Pick Direction in 3/4?


#1

I have been playing with the downstoke of the pick on the down beat. So in 4/4 a run of four 1/8th notes followed by two 1/4 notes the (pick would go (D U D U D D) This is pretty common, but when playing songs in 3/4 do you all play D U D D U D when faced with six 1/8th notes or just alternate D U D U D U?


#2

Do you mean triplets? like in 6/8 time? Where there are two beats, but each beat is a triplet (one and the, two and the) like “Drunken Sailor”? I wonder how people approach pick direction in 6/8 also.


#3

In 3, I end up sometimes doing different things, but I try to resolve to a down on 1 in 3/4 (and 4 in 6/8). Everything else is try to make as much “normal” up down as possible.


#4

3/4 time gives me fits, as regards pick-direction. I can’t seem to keep track of up beats and down beats the way I can in 4/4 fime. It’s not so bad for me when it’s a string of 8th notes (then, I just alternate pick). But when it’s a mix of 8ths and quarter notes, or when there are pickup notes before the beginning of a measure, then I get totally befuddled.

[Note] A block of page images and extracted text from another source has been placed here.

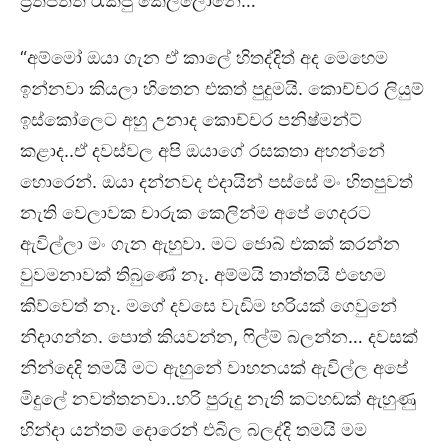
ප්‍රතිපත්ති රැකපු කෙල්ලොනේ…”
“අම්මෝ ඔයා ගැන ඒ කාලේ හිතද්දිත් අද මෙහෙම
ඉන්නවා කියලා හිතෙන එකත් පුදුමයි. කොච්චර ලියුම්
ඉස්කෝලෙට අහු උනාද කොච්චර පනිෂ්මන්ට්
කළාද..ඒ දවස්වල අපි ඔයාගේ රසකතා අහන්නේ
හොරෙන්. ඔයා දන්නවද එදායින් පස්සේ මං හිතපුවත්
නැති වෙලාවක චාරුක කෙලින්ම අපේ ගෙදරට
ඇවිල්ලා මං ගැන ඇහුවා. මට ජොබ් එකක් කරන්න
වුවමනාවක් තිබුණේ නෑ. අම්මයි තාත්තයි එහෙම
කිව්වෙත් නෑ. මගේ දවසෙ වැඩිම හරියක් ගෙවුනේ
නිදාගන්න. පොත් කියවන්න, ෆිල්ම් බලන්න… දවසක්
නින්දෙදි තමයි මට ඇහුනේ වාහනයක් ඇවිල්ල අපේ
මිදුලේ නවත්තනවා..හරි පුරුදු නැති කටහඬක් ඇහුණු
හින්දා යන්තම් දොරෙන් එබිල බලද්දි තමයි මම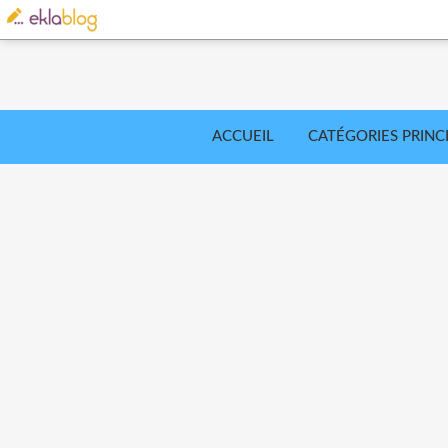
ACCUEIL
CATÉGORIES PRINC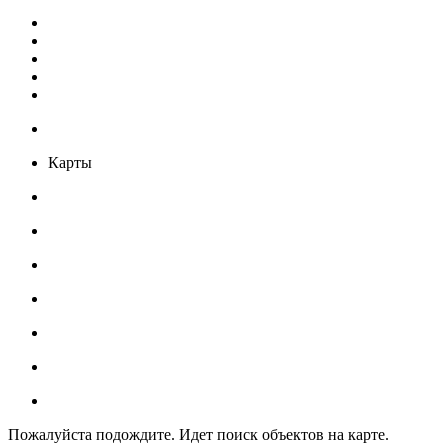
Карты
Пожалуйста подождите. Идет поиск объектов на карте.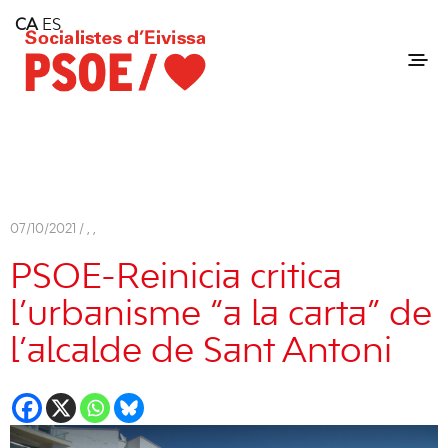
Home
CA
ES
Consell Insular d'Eivissa
Services
Contact
07/10/2021 /
,
,
PSOE-Reinicia critica
l’urbanisme “a la carta” de
l’alcalde de Sant Antoni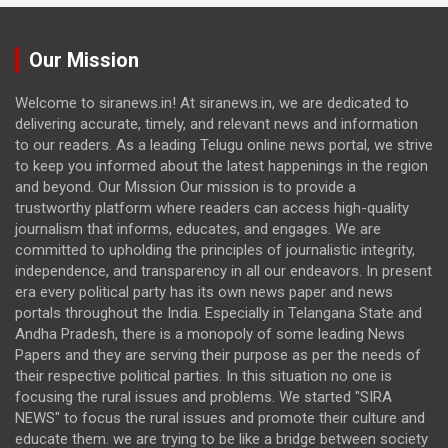
Our Mission
Welcome to siranews.in! At siranews.in, we are dedicated to
delivering accurate, timely, and relevant news and information
to our readers. As a leading Telugu online news portal, we strive
to keep you informed about the latest happenings in the region
and beyond. Our Mission Our mission is to provide a
trustworthy platform where readers can access high-quality
journalism that informs, educates, and engages. We are
committed to upholding the principles of journalistic integrity,
independence, and transparency in all our endeavors. In present
era every political party has its own news paper and news
portals throughout the India. Especially in Telangana State and
Andha Pradesh, there is a monopoly of some leading News
Papers and they are serving their purpose as per the needs of
their respective political parties. In this situation no one is
focusing the rural issues and problems. We started "SIRA
NEWS" to focus the rural issues and promote their culture and
educate them. we are trying to be like a bridge between society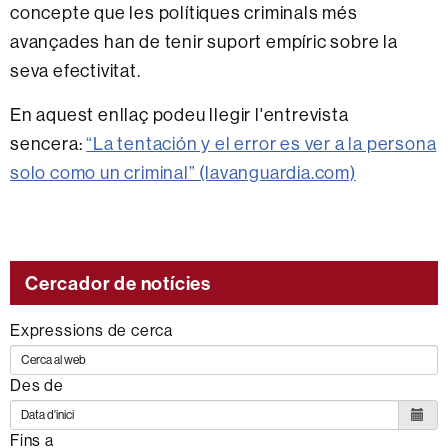
concepte que les polítiques criminals més
avançades han de tenir suport empíric sobre la
seva efectivitat.
En aquest enllaç podeu llegir l'entrevista
sencera:
“La tentación y el error es ver a la persona
solo como un criminal” (lavanguardia.com)
Cercador de notícies
Expressions de cerca
Des de
Fins a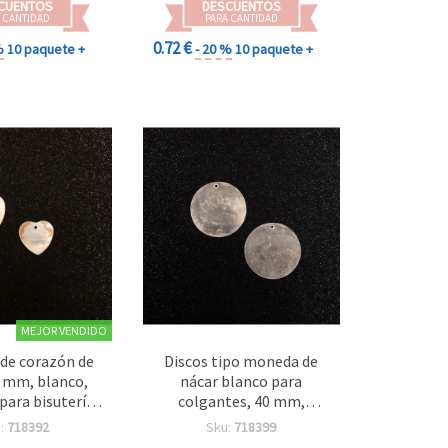
CUENTOS
DESCUENTOS
 CANTIDAD
PARA CANTIDAD
0.72 €
%
10 paquete +
- 20 %
10 paquete +
MEJOR VENDIDO
de corazón de
Discos tipo moneda de
0 mm, blanco,
nácar blanco para
 para bisutería,
colgantes, 40 mm,
idades DIY,
concha natural plana y
:
718392
Sku:
718399
 y pendientes
pulida – Pack de 2 para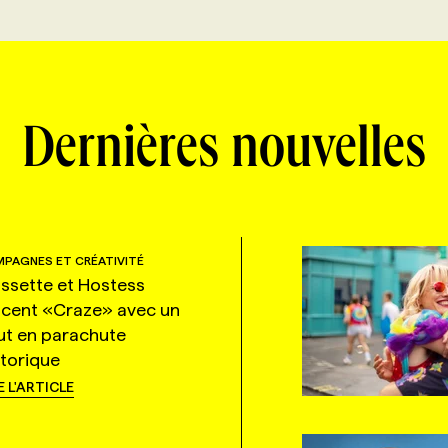
Dernières nouvelles
PAGNES ET CRÉATIVITÉ
ssette et Hostess
ncent «Craze» avec un
ut en parachute
storique
E L'ARTICLE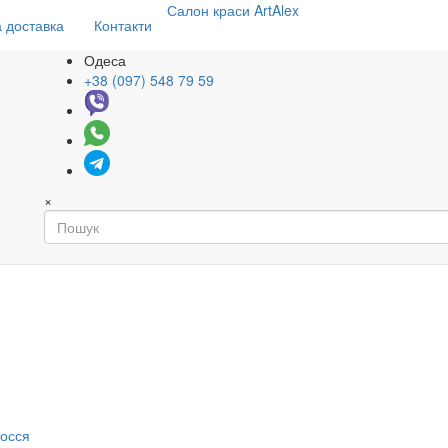
Салон
краси
ArtAlex
 доставка
Контакти
Одеса
+38 (097) 548 79 59
×
я
лосся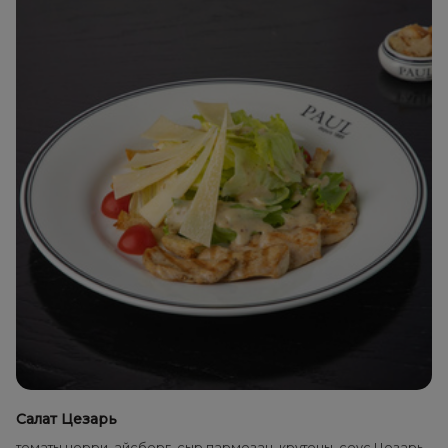
Салат Цезарь
томаты черри, айсберг, сыр пармезан, крутоны, соус Цезарь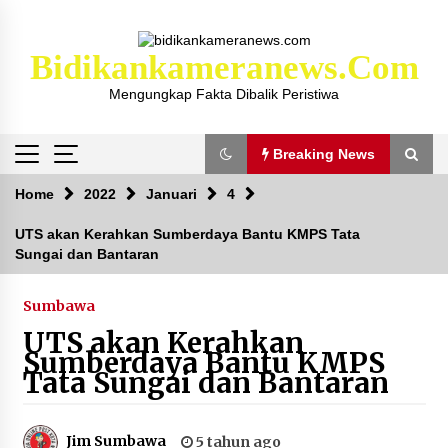
Skip
to
content
Bidikankameranews.com
Mengungkap Fakta Dibalik Peristiwa
Breaking News
Breaking News
Home
2022
Januari
4
UTS akan Kerahkan Sumberdaya Bantu KMPS Tata
Sungai dan Bantaran
Kejaksaan KSB Mulai Lidik Mafia Tanah Desa
Sekongkang Bawah
2 tahun ago
Sumbawa
UTS akan Kerahkan
Laporan Dugaan Pencabulan di Desa Sepayung
Sumberdaya Bantu KMPS
Kec. Plampang, Polres Sumbawa Pastikan
Tata Sungai dan Bantaran
Proses Penyelidikan Berjalan Maksimal
4 minggu ago
Jim Sumbawa
5 tahun ago
Anggota Satlantas Polres Sumbawa, Briptu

Is bluegrass-style flatpicking just built for 4/4 time, or am I in need of lots more practice?


#5

Triplets sometimes cause me problems with pick direction, but 3/4 doesn’t usually cause me any more difficulty than 4/4. I just use regular alternate picking. My riff vocabulary is more limited in 3/4 time, but I think that’s just because I don’t practice it as much.


#6

— Begin quote from “Julian”

It’s not so bad for me when it’s a string of 8th notes (then, I just alternate pick). But when it’s a mix of 8ths and quarter notes, or when there are pickup notes before the beginning of a measure, then I get totally befuddled.

— End quote

I agree Julian, it’s the rests that make it difficult. It’s interesting to me also, when swinging something, in essence we are changing the up beat 8th notes to the third note of a 8th note triplet. If I were playing the triplets straight through 3 beats, that would be (down beats in bold) D U D U D U D U D. When swinging I play D U D U D. In essence, I am always playing the swung down beats with a down stroke. When I start adding triplet phrases mixed with swung 8th notes, it can really throw things off. I’ll just have a 50-50 chance of my playing a particular note after a rest as an up or down stroke. Sometimes I have to just pick a direction that works best and repeat it until it gets natural.


#7

Good stuff, Mike. If you were treating the swing beat like a triplet with a rest (using D U D, D U D), you would be playing all downstrokes which seems odd at first, but after thinking about it, I realize I do this quite a bit when playing a blues beat with a power chord.

But with D U D, U D U, triplets it would be D D, U U, D D. And that seems very strange.


#8

— Begin quote from “ldpayton”

But with D U D, U D U, triplets it would be D D, U U, D D. And that seems very strange.

— End quote

Yep, I’d have a hard time dong that. You mentioned blues… that’s a perfect example. I am trying to imagine playing a blues shuffle (I am thinking Pride and Joy) as DD, UU, DD… eeeeeeek!


#9

— Begin quote from “KGM”

Do you mean triplets? like in 6/8 time? Where there are two beats, but each beat is a triplet (one and the, two and the) like “Drunken Sailor”? I wonder how people approach pick direction in 6/8 also.

— End quote

First off thanks for all the comments. It might help for some context since it seems the message is, it depends on the song, and type of music. I was/am working on “jesu joy of man’s desiring” mandolin/guitar duet (not really bluegrass, but a good church piece). I have seen the sheet music in 6/8 and 3/4, but it is definately not the drunken sailor/galloping 6/8 more the waltzy type. I have also heard that DDU, DDU works for this, but I am going to try and work on DUD, DUD since the accent on the 1 or 1 and 4 is so strong with this song.